Hybrid loans the best bet when rates are high
As interest rates for home loans are on the rise, banks are trying to make them more affordable.
One such measure is the introduction of hybrid home loans.
Though this was introduced in India in 2004, it became popular only recently when the interest rates started heading north.
So, people taking loans, were discussing about the pros and cons of fixed and floating rates, may now think about hybrid home loans, as nobody can be 100 per cent sure of what could unfold during the long-tenure of a home loan.
What is it and how is it?
As the name suggests, a hybrid home loan is a combination of both fixed as well as floating rates. It is also known as ‘partly fixed-partly floating’ home loan.
There are two types of hybrid home loans:
Part fixed and part floating: Under this scheme, a part of your loan — as per your choice — is locked under fixed rate and the rest is under the floating rate. It is therefore a ‘mixed’ option for people, who are confused about the future movement of interest rates.
Thus, one can lessen the impact of the adverse changes in the interest rate regimes and at the same time, avail the benefits that may come if favourable changes happen.
For example, if you take a home loan of Rs 10 lakh, you can choose to take 60 per cent of it — `6 lakh — under the fixed rate home loan and the remaining Rs 4 lakh under the floating. This proportion can change based on your risk appetite.
Your risk appetite would be high if you go for a higher floating component in a rate hiking scenario and vice versa.
In case if the interest rates move up, you have the option of foreclosing the floating component of the loan or switch it into fixed rate as in any other case. For some banks, foreclosure of the floating component will not be charged with any penal interests while that of the fixed portion, the standard two per cent pre-payment penalty is applicable.

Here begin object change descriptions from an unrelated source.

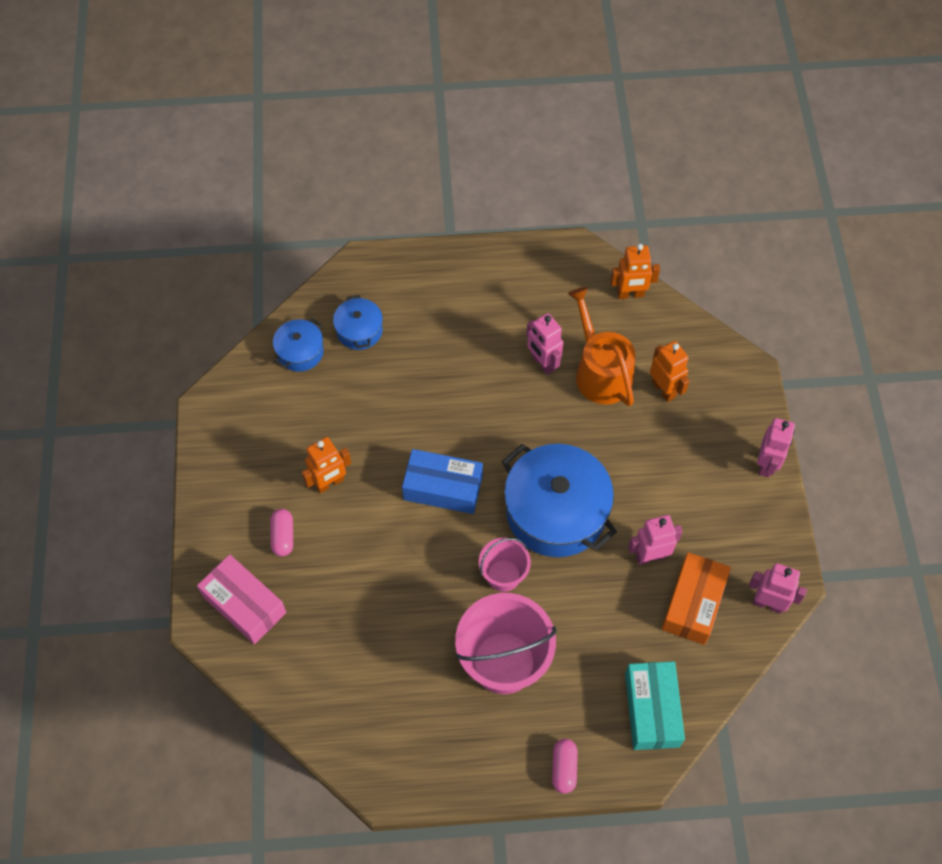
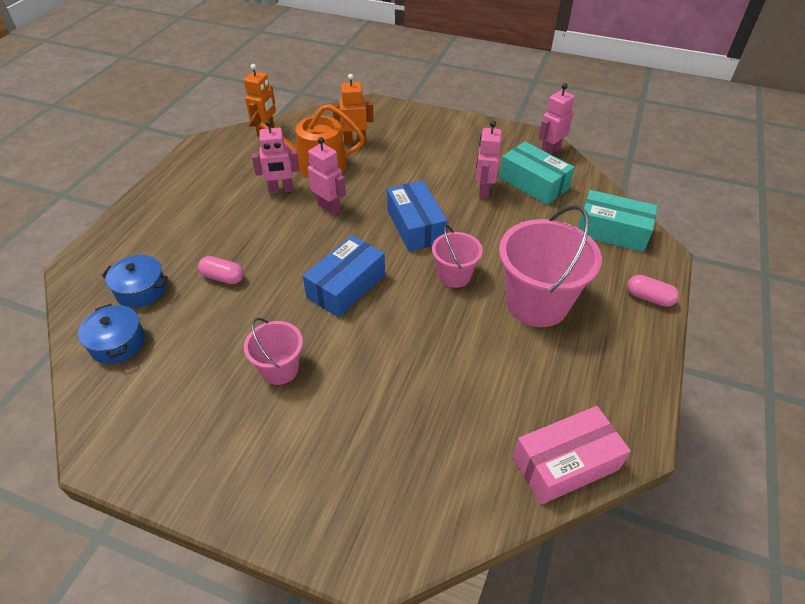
camera: 65 degrees left, 15 degrees down
pink box [197,554,286,644] -> pink box moved to [513,406,631,505]
pink capsule [270,509,293,556] -> pink capsule moved to [198,256,244,284]
orange robot [302,437,351,493] -> pink bucket [244,318,303,385]
blue pot [502,444,617,557] -> blue box [387,181,447,251]
orange box [662,552,731,645] -> turquoise box [499,142,575,205]
pink robot [757,418,795,477] -> pink robot moved to [308,137,346,215]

Another option available is that if the interest rates go down, you can get the fixed portion of your loan converted into floating. This can be done by paying a conversion fee which comes around 0.5 per cent of the outstanding loan amount.
Teaser Loans: Many banks and housing finance companies sometime back launched special hybrid home-loan called teaser loans, which charges interest rates as low as 9-11 per cent for the first three years.
Thereafter, the loan rates will float or get fixed to a rate based on the prevailing one. The interest rate for the first three years can be either fixed or floating as per the bank’s scheme or the choice of the customer.
Lenders, by introducing this clause, build a cushion to share the burden with the borrower if changes go beyond their expected range.
In all cases, fixed rates will be slightly higher than the floating one. So if the interest rates do not rise significantly, the home buyer opting for a fixed rate anyway pays a higher rate.
Now-a-days, hybrid loans are as popular as a fixed rate or a floating rate. However, this scheme has been withdrawn by several banks as RBI felt that once the teaser period is over borrowers could struggle to repay leading to defaults.
Points to take care
Very few such schemes have purely fixed or transparent floating rates. So if you are opting for a hybrid product, make sure that the financier provides a clear amortisation of the loan payback. Knowing how the principal and the interest are carried out in this loan is very important. Be thorough of the incidental charges for fore closure or switching. This may vary from time to time and from bank to bank.
It is always recommended keep an eye on the interest rate movement and see if a loan switch is more viable. However, if you are someone who does not want to go through the entire process of paper work, you could perhaps give hybrid loans a thought.